In parallel with the creation the Archive, we started to develop tools to exploit the extensive Archive data, resulting in the NOMAD Encyclopedia, Big-Data Analytics, and Advanced Graphics (Fig. 3).
The NOMAD Encyclopedia represents a user-friendly, public access point to the extensive knowledge contained in the NOMAD Archive. For the first time, we are able to see, compare, explore, and comprehend computations from international researchers. This helps us to understand structural, mechanical, and thermal behaviors of a large variety of materials, their electronic properties, responses to external excitations, and more.
The NOMAD Big-Data Analytics Toolkit help NOMAD users to identify correlations and structure in the Big-Data of the Archive. This enables scientists and engineers to select which materials will be most useful for specific applications or predict and identify promising new materials with specific sets of desirable properties, worth further exploration.
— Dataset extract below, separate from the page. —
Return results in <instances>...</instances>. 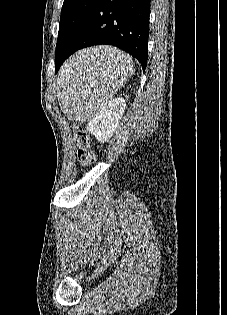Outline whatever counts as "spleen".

Seeing helps understanding. Consequently, NOMAD is developing an infrastructure for remote visualization of the multi-dimensional NOMAD data. Our virtual-reality environment enables interactive data exploration, and enhances training and dissemination. The remote visualization system will allow users to have access to data and tools using standard devices (laptops, smartphones), independent of their location. NOMAD Laboratory CoE users are able to use our virtual reality software to collaboratively study complex n-dimensional systems in an intuitive way, and pave the way for visual analytics.
High-Performance Computing Expertise and Hardware not only enable the NOMAD Laboratory CoE to meet the demands of the Encyclopedia, Big-Data-Analytics Toolkit, and Visualization tools by design but also operation of the underlying computing platform for the NOMAD services, as well as application support for both HPC and Big-Data analytics and corresponding workflows. Through the NOMAD Laboratory CoE, academic and industrial users alike will be able to leverage European HPC capabilities by gaining access to meaningful, useful presentations of computational materials science data already computed by HPC centers and by using the HPC resources that support delivery of NOMAD tools and services.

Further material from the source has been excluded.